◆ **TASK DIRECTIONS**
Please reproduce the records from the line containing "pintado con más de 60 años" through the last line of the records, both ends included, and leave the pictures out of your answer.

◆ **EXTRACTED MATERIAL**
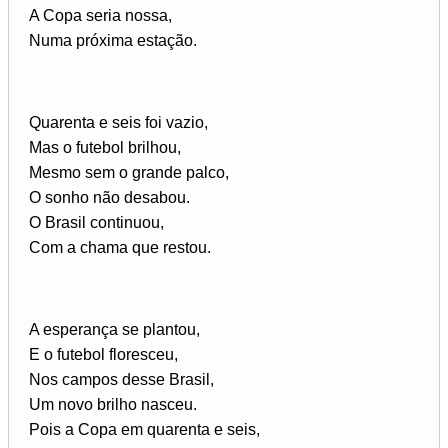
A Copa seria nossa,
Numa próxima estação.
Quarenta e seis foi vazio,
Mas o futebol brilhou,
Mesmo sem o grande palco,
O sonho não desabou.
O Brasil continuou,
Com a chama que restou.
A esperança se plantou,
E o futebol floresceu,
Nos campos desse Brasil,
Um novo brilho nasceu.
Pois a Copa em quarenta e seis,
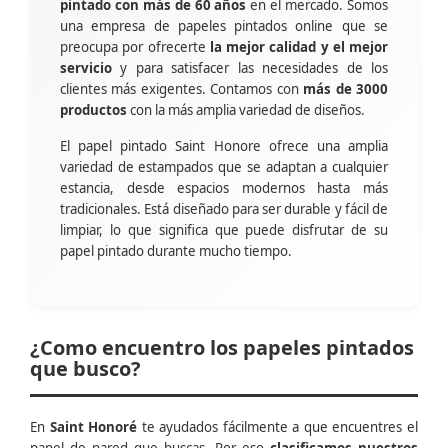
pintado con más de 60 años
en el mercado. Somos
una empresa de papeles pintados online que se
preocupa por ofrecerte
la mejor calidad y el mejor
servicio
y para satisfacer las necesidades de los
clientes más exigentes. Contamos con
más de 3000
productos
con la más amplia variedad de diseños.
El papel pintado Saint Honore ofrece una amplia
variedad de estampados que se adaptan a cualquier
estancia, desde espacios modernos hasta más
tradicionales. Está diseñado para ser durable y fácil de
limpiar, lo que significa que puede disfrutar de su
papel pintado durante mucho tiempo.
¿Como encuentro los papeles pintados
que busco?
En
Saint Honoré
te ayudados fácilmente a que encuentres el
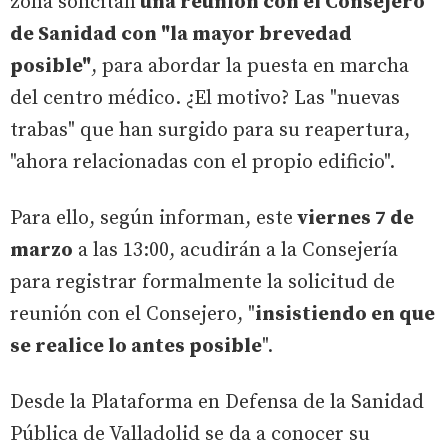
zona solicitan
una reunión con el Consejero
de Sanidad con "la mayor brevedad
posible"
, para abordar la puesta en marcha
del centro médico. ¿El motivo? Las "nuevas
trabas" que han surgido para su reapertura,
"ahora relacionadas con el propio edificio".
Para ello, según informan, este
viernes 7 de
marzo
a las 13:00, acudirán a la Consejería
para registrar formalmente la solicitud de
reunión con el Consejero, "
insistiendo en que
se realice lo antes posible
".
Desde la Plataforma en Defensa de la Sanidad
Pública de Valladolid se da a conocer su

◆ **EXERCISE SOLUTION**
pintado con más de 60 años
en el mercado. Somos
una empresa de papeles pintados online que se
preocupa por ofrecerte
la mejor calidad y el mejor
servicio
y para satisfacer las necesidades de los
clientes más exigentes. Contamos con
más de 3000
productos
con la más amplia variedad de diseños.
El papel pintado Saint Honore ofrece una amplia
variedad de estampados que se adaptan a cualquier
estancia, desde espacios modernos hasta más
tradicionales. Está diseñado para ser durable y fácil de
limpiar, lo que significa que puede disfrutar de su
papel pintado durante mucho tiempo.
¿Como encuentro los papeles pintados
que busco?
En
Saint Honoré
te ayudados fácilmente a que encuentres el
zona solicitan
una reunión con el Consejero
de Sanidad con "la mayor brevedad
posible"
, para abordar la puesta en marcha
del centro médico. ¿El motivo? Las "nuevas
trabas" que han surgido para su reapertura,
"ahora relacionadas con el propio edificio".
Para ello, según informan, este
viernes 7 de
marzo
a las 13:00, acudirán a la Consejería
para registrar formalmente la solicitud de
reunión con el Consejero, "
insistiendo en que
se realice lo antes posible
".
Desde la Plataforma en Defensa de la Sanidad
Pública de Valladolid se da a conocer su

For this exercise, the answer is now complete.